# Excerpted passage
===============
Message-ID: <42114279.5070202@sgi.com>
Date: Mon, 14 Feb 2005 18:29:45 -0600
From: Ray Bryant <raybry@sgi.com>
User-Agent: Mozilla/5.0 (X11; U; Linux i686; en-US; rv:1.7.2) Gecko/20040805 Netscape/7.2
MIME-Version: 1.0
To: Andi Kleen <ak@muc.de>
CC: Ray Bryant <raybry@austin.rr.com>, linux-mm <linux-mm@kvack.org>,
       linux-kernel <linux-kernel@vger.kernel.org>
Subject: Re: [RFC 2.6.11-rc2-mm2 0/7] mm: manual page migration -- overview
References: <20050212032535.18524.12046.26397@tomahawk.engr.sgi.com> <m1vf8yf2nu.fsf@muc.de>
In-Reply-To: <m1vf8yf2nu.fsf@muc.de>
Content-Type: text/plain; charset=us-ascii; format=flowed
Content-Transfer-Encoding: 7bit
Sender: linux-kernel-owner@vger.kernel.org
Content-Length: 8100
Lines: 166

Andi Kleen wrote:
> Ray Bryant <raybry@sgi.com> writes:
> 
>>set of pages associated with a particular process need to be moved.
>>The kernel interface that we are proposing is the following:
>>
>>page_migrate(pid, va_start, va_end, count, old_nodes, new_nodes);
> 
> 
> [Only commenting on the interface, haven't read your patches at all]
> 
> This is basically mbind() with MPOL_F_STRICT, except that it has a pid 
> argument. I assume that's for the benefit of your batch scheduler.
> 
> But it's not clear to me how and why the batch scheduler should know about
> virtual addresses of different processes anyways. Walking
> /proc/pid/maps? That's all inherently racy when the process is doing
> mmap in parallel. The only way I can think of to do this would be to
> check for changes in maps after a full move and loop, but then you risk
> livelock.
> 
> And you cannot also just specify va_start=0, va_end=~0UL because that
> would make the node arrays grow infinitely.
> 
> Also is there a good use case why the batch scheduler should only
> move individual areas in a process around, not the full process?
> 

The batch scheduler interface will be to move entire jobs (groups of
processes) around from one set of nodes to another.  But that interface
doesn't work at the kernel level.  The problem is that one just can't
ask the kernel to move the entire address space of a process for a number
of reasons:

(1)  You really don't want to migrate the code pages of shared libraries
      that are mapped into the process address space.  This causes a
      useless shuffling of pages which really doesn't help system
      performance.  On the other hand, if a shared library is some
      private thing that is only used by the processes being migrated,
      then you should move that.
===============
# Given data
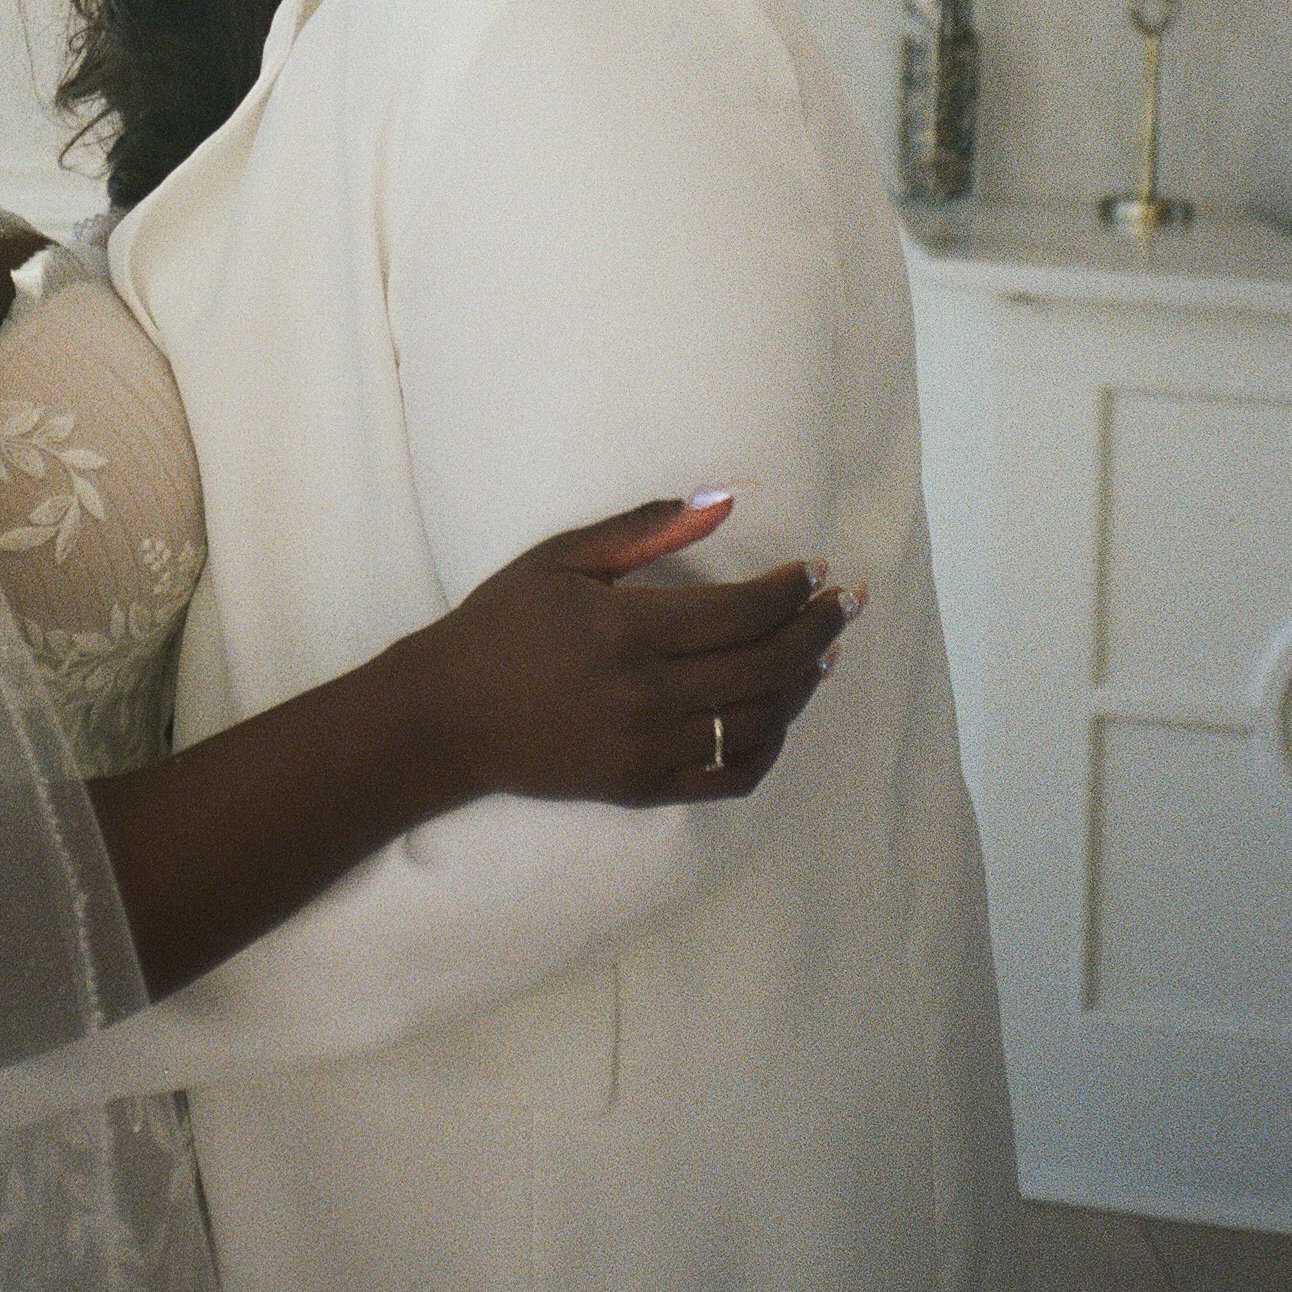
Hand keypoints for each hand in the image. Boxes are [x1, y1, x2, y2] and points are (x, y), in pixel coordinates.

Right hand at [415, 493, 862, 808]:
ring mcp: (645, 750)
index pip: (742, 612)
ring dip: (801, 686)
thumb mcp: (562, 557)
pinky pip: (730, 777)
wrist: (447, 716)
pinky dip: (769, 747)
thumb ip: (646, 529)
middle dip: (817, 632)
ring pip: (757, 722)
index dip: (792, 591)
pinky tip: (780, 714)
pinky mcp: (641, 790)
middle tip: (845, 605)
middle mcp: (644, 695)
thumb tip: (725, 500)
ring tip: (822, 654)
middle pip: (764, 666)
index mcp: (627, 629)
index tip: (816, 570)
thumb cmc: (502, 622)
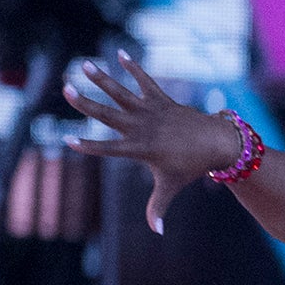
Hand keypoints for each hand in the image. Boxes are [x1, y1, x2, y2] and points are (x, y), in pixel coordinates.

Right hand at [58, 51, 241, 233]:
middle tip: (66, 90)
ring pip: (122, 93)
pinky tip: (120, 52)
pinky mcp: (161, 100)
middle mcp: (142, 128)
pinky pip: (146, 81)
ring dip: (103, 78)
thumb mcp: (171, 186)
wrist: (218, 144)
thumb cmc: (191, 166)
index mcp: (140, 149)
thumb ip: (159, 207)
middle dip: (86, 104)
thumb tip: (157, 232)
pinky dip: (134, 67)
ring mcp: (151, 111)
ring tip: (84, 64)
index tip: (68, 141)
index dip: (89, 146)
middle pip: (109, 115)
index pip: (109, 149)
===============
# Tasks for this exercise
[1] Rewrite the part of the page-migration email starting with "The batch scheduler interface" and going on through "should move that.", putting "operating system" wherever "kernel" occurs.
[2] Answer these questions about the page-migration email:
(a) Apart from its pid argument, what existing call does Andi Kleen say the proposed interface basically matches, and with which flag?
(b) According to Kleen, what would happen if va_start=0 and va_end=~0UL were specified?
(c) What will the batch scheduler interface move, and between what?
[3] Continue the page-migration email after its last sentence.

# Task-by-task results
[1]
The batch scheduler interface will be to move entire jobs (groups of
processes) around from one set of nodes to another.  But that interface
doesn't work at the operating system level.  The problem is that one just can't
ask the operating system to move the entire address space of a process for a number
of reasons:

(1)  You really don't want to migrate the code pages of shared libraries
      that are mapped into the process address space.  This causes a
      useless shuffling of pages which really doesn't help system
      performance.  On the other hand, if a shared library is some
      private thing that is only used by the processes being migrated,
      then you should move that.

[2]
(a) mbind() with MPOL_F_STRICT.
(b) The node arrays would grow infinitely.
(c) Entire jobs, meaning groups of processes, from one set of nodes to another.

[3]
(2)  You really only want to migrate pages once.  If a file is mapped
      into several of the pid's that are being migrated, then you want
      to figure this out and issue one call to have it moved wrt one of
      the pid's.
      (The page migration code from the memory hotplug patch will handle
      updating the pte's of the other processs (thank goodness for
      rmap...))

(3)  In the case where a particular file is mapped into different
      processes at different file offsets (and we are migrating both
      of the processes), one has to examine the file offsets to figure
      out if the mappings overlap or not. If they overlap, then you've
      got to issue two calls, each of which describes a non-overlapping
      region; both calls taken together would cover the entire range
      of pages mapped to the file.  Similarly if the ranges do not
      overlap.

Figuring all of this out seems to me to be way too complicated to
want to stick into the kernel.  Hence we proposed the kernel interface
as discussed in the overview note.  This interface would be used by
a user space library, whose batch scheduler interface would look
something like this:

migrate_processes(pid_count, pid_list, node_count, old_nodes, new_nodes);

which is what you are asking for, I think.  The library's job
(in addition to suspending all of the processes in the list for
the duration of the migration operation, plus do some other things
that are specific to sn2 hardware) would be to examine the
/proc/pid/maps entries for each pid that we are
migrating, and figure out from that what portions of which pid's
address spaces need to migrated so that we satisfy the constraints
given above.  I admit that this may be viewed as ugly, but I really
can't figure out a better solution than this without shuffling a
ton of ugly code into the kernel.

One issue that hasn't been addressed is the following:  given a
particular entry in /proc/pid/maps, how does one figure out whether
that entry is mapped into some other process in the system, one
that is not in the set of processes to be migrated?   One could
scan ALL of the /proc/pid/maps entries, I suppose, but that is
pretty expensive task on a 512 processor NUMA box.  The approach
I would like to follow would be to add a reference count to
/proc/pid/maps.  The reference could would tell how many VMAs
point at this particular /proc/pid/map entry.  Using this, if
all of the processes in the set to be migrated account for all
of the references, then this map entry represents an address
range that should be migrated.  If there are other references
then you shouldn't migrate the address range.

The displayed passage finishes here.